=== Work to be completed ===
From the records that follow, copy every line that contains the word "input".

=== Source material ===
__________________________________________________
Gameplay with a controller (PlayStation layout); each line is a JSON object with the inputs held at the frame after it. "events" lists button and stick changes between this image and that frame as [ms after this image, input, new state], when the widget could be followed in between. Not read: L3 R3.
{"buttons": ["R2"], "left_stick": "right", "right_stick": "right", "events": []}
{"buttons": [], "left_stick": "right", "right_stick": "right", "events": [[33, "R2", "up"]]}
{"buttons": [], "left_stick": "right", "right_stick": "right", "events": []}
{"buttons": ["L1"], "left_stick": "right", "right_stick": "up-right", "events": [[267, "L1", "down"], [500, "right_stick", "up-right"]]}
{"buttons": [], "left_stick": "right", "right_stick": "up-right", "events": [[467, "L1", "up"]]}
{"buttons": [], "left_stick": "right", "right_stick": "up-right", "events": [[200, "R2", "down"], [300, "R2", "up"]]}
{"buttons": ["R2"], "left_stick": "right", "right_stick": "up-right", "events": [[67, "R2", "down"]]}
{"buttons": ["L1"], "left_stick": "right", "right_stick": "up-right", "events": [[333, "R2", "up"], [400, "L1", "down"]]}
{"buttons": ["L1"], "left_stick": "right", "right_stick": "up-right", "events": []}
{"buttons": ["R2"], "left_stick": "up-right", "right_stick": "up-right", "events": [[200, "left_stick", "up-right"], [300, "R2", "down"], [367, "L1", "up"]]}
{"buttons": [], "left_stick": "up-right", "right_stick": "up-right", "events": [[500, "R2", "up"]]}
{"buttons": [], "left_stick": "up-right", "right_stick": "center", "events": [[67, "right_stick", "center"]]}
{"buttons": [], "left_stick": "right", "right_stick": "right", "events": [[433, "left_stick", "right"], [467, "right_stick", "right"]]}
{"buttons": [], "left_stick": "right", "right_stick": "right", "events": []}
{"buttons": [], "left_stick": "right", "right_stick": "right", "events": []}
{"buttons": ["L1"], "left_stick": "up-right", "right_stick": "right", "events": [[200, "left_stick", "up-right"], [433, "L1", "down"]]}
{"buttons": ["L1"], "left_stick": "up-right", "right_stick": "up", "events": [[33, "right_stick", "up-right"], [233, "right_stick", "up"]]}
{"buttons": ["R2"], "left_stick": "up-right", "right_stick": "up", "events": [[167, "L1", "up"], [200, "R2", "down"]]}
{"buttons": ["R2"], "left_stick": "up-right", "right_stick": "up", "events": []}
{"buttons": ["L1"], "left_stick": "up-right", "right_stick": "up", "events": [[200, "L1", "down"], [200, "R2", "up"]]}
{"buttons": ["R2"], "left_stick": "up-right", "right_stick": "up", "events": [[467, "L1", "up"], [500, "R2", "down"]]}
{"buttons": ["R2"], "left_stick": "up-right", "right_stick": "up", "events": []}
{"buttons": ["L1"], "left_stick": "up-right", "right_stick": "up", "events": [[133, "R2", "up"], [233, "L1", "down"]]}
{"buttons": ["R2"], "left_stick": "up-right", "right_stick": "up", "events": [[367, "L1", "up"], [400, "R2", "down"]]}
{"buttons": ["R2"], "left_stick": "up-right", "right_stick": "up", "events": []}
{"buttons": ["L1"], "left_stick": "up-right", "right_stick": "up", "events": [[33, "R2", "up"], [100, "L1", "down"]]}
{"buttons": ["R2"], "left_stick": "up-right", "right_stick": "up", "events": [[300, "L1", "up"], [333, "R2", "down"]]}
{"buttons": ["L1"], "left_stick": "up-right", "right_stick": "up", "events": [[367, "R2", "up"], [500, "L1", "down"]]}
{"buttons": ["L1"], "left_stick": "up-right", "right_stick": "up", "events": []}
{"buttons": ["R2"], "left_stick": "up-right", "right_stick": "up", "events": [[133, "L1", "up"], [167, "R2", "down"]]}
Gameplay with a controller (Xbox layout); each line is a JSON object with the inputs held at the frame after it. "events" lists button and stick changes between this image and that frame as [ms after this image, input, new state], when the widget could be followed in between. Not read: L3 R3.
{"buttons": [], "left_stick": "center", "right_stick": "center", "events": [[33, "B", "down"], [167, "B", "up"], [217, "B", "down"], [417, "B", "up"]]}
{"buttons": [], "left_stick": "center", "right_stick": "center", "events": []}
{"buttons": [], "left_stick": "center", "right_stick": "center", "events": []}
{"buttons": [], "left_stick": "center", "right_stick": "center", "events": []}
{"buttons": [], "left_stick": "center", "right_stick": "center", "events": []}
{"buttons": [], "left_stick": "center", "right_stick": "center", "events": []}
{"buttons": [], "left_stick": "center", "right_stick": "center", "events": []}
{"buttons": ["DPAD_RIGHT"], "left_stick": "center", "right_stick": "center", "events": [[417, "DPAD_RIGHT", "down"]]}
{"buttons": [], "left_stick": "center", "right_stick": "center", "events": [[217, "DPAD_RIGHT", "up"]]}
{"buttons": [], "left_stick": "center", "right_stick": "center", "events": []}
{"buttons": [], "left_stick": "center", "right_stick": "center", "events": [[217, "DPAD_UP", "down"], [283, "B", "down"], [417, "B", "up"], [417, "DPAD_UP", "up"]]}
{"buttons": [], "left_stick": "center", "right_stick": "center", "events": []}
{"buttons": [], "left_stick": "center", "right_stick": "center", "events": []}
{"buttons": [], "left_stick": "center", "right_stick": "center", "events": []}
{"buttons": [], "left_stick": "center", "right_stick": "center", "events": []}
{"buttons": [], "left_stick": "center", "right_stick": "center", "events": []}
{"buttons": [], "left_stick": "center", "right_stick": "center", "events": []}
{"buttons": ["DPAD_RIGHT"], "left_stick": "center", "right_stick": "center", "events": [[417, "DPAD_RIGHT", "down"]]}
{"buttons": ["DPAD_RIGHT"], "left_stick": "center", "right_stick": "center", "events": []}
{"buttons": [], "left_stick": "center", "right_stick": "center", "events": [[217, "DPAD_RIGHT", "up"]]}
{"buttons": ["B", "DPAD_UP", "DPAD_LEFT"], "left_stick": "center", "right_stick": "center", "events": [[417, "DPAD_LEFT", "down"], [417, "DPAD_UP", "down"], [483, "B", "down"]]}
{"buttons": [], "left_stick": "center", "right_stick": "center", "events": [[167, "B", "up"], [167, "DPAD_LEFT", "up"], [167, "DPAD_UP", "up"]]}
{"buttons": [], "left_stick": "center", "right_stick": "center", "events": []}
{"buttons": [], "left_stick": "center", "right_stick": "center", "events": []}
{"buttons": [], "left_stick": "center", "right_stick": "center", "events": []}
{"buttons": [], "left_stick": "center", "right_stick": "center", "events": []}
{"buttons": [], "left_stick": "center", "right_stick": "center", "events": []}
__________________________________________________
=== Response ===
Gameplay with a controller (PlayStation layout); each line is a JSON object with the inputs held at the frame after it. "events" lists button and stick changes between this image and that frame as [ms after this image, input, new state], when the widget could be followed in between. Not read: L3 R3.
Gameplay with a controller (Xbox layout); each line is a JSON object with the inputs held at the frame after it. "events" lists button and stick changes between this image and that frame as [ms after this image, input, new state], when the widget could be followed in between. Not read: L3 R3.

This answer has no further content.